_Requirements:_
- a) In the post on football win probability below, rewrite the paragraph beginning "Well over the 7 seasons of data" as a short bulleted list that keeps its main facts.
- b) Please translate this sentence from the post on football win probability below into Spanish: "Because my data set is relatively small, I decided to regroup every result in 5 minutes brackets."
- c) Carry the post on football win probability below forward from the point where it stops.

=== Extracted text ===

Accéder au contenu principal
Win Probability Over Time

It is often said that in football a two-goal lead will always yield a victory. But is that really true, and if yes to what extent? Well, this is the aim of my study, thanks to seven seasons of data.
What we will basically do is analyze every possible situation, from trailing by 6 to leading by 6. Of course the timing will play a huge role. Because my data set is relatively small, I decided to regroup every result in 5 minutes brackets. Then this will give us the possibility to know the value of a goal in terms of winning chance. Of course in football there is the possibility of a draw so I will have two curves for each game situation. The first one with winning and draw percentage and the second with the simple formula:

This will give us a good idea on a team chance of securing the three points. So with this second graph, a basic trend curve will allow us to calculate the Winning% at every point of a game. Using the set of equations given by all the possible outcome, we will determine the MarginalWinning%. This means the added amount of winning percentage given by a goal scored.
Let us start our journey.

First part : Home team is trailing by 1

I’m a fan of Liverpool, I admit it and I don’t like the idea of losing. So whenever the away team scores first at Anfield, my mouth is full of insults for the player who scored or the damn referee who stole us! But my head is still active even after a few pints, and says something like, don’t worry Suarez is on the pitch. If he doesn’t dive he’ll sure score twice. In fact he does score on a generous penalty. But after 90 minutes of a poor football, my team loses. But then everybody says that they were close to win this game.  Me, statistics enthusiast, I want to know by how much we missed the comeback.

Well over the 7 seasons of data I gathered, 4 from French Ligue 1 and 3 from English Premier League, there is 1428 cases of team trailing by 1. Keep in mind that in a 3-2 game, two occurrences can appear. If the score line goes like : 0-1, 1-1, 1-2, 2-2, 3-2 there will be two times the home team was trailing. Obviously these events happened at two different points of the game, so different minutes and odds. So again, data are in 5 minutes brackets, to have nicer curves and correct for the lack of data. The winning chance and draw chances can be found on the next graph.

=== Dataset section ===

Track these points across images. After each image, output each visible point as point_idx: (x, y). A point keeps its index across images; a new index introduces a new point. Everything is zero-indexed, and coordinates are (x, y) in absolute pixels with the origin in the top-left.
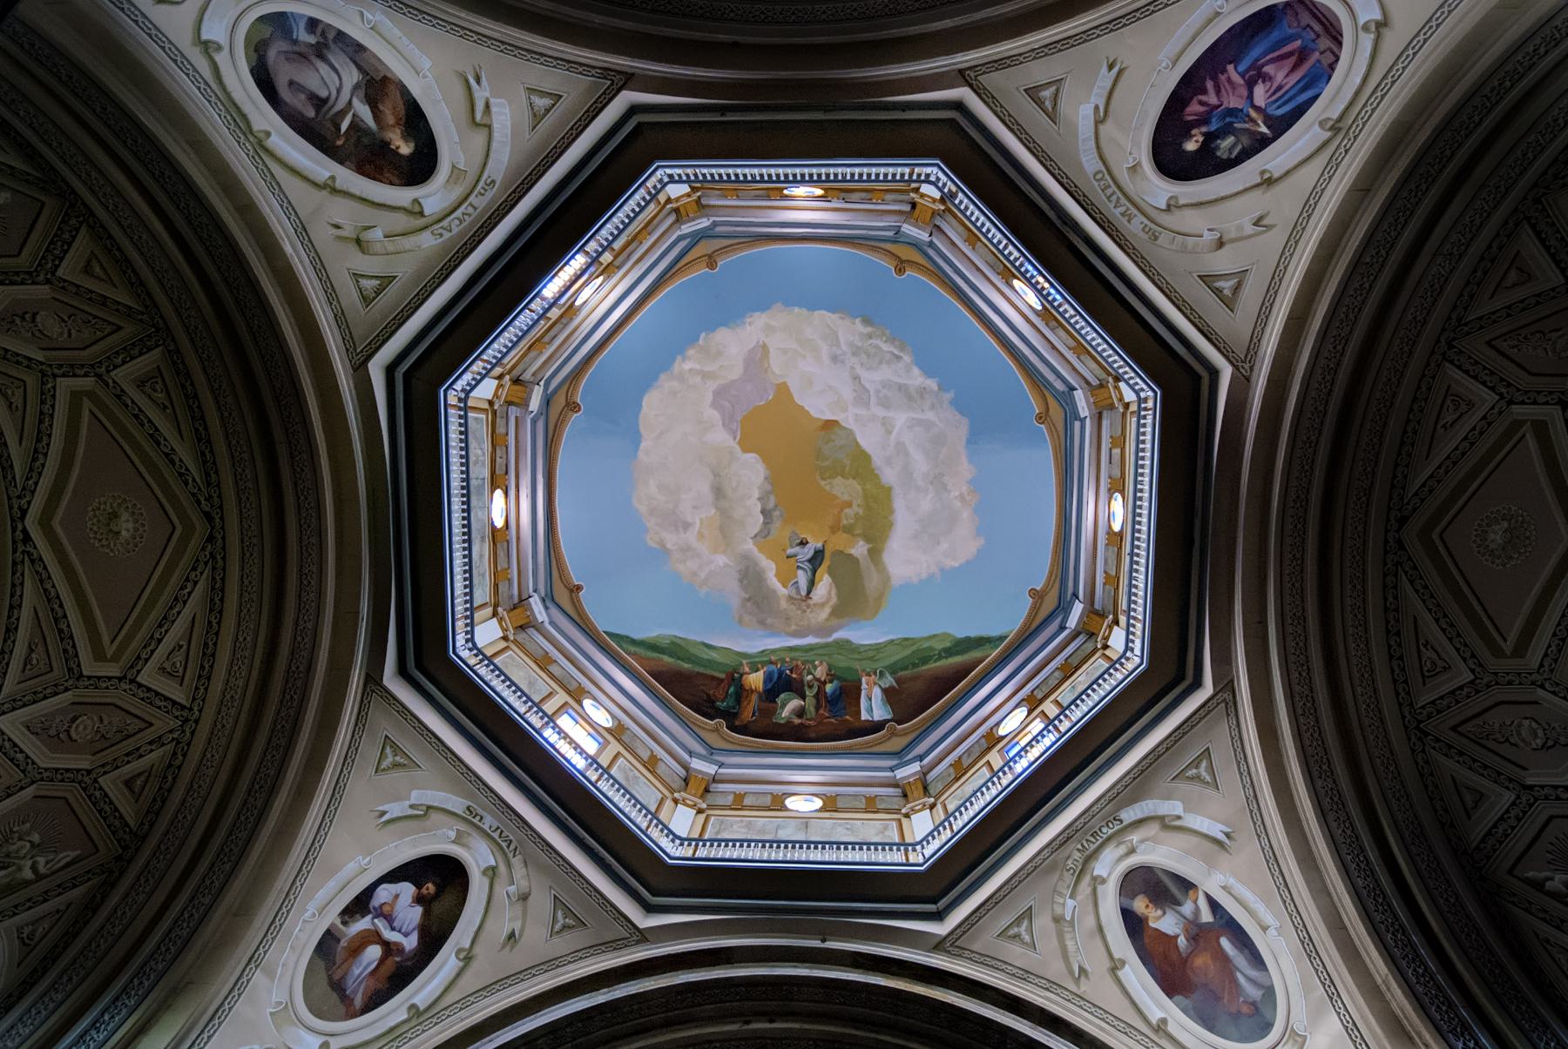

===

_Written answers:_
- a)
- The data covers 7 seasons: 4 from the French Ligue 1 and 3 from the English Premier League.
- It contains 1428 cases of a team trailing by 1.
- One game can produce more than one case. In a 3-2 game that goes 0-1, 1-1, 1-2, 2-2, 3-2, the home team trails twice, at different minutes and with different odds.
- The data is grouped in 5-minute brackets to give smoother curves and to make up for the small amount of data.
- The winning and draw chances appear on the next graph.

- b) Como mi conjunto de datos es relativamente pequeño, decidí reagrupar todos los resultados en intervalos de 5 minutos.

- c)
The trend for winning is really clear, and obvious. As time flies, chances of winning are reducing. We can spot an odd point, for [16-20] minutes brackets. At first I thought maybe I made a mistake while constructing the graph, but I double checked and still I couldn’t explain this. So I took a look at the data and what a surprise! Of the 105 games that fit the conditions only 5 managed to win. 27 came home with one point and the other 73 lost. So for the moment I have no explanation on this sudden drop. Maybe a psychological effect, but how can one explain that a team would have more chance of winning at the minute 21 rather than 19? Well as I have no reasonable explanation, I can only make hypothesis. My assumption is that the manager is aware of this drop, around half of the first half of the game, so a quarter. As the manager knows that, he might give some instructions to change tactics or something.  This could explain the peak for the next bracket of time. Also the same phenomena appears around the eightieth minute. This is the money time, as referred in many American sports. I need to dig into that and if the odd point still appears in other conditions.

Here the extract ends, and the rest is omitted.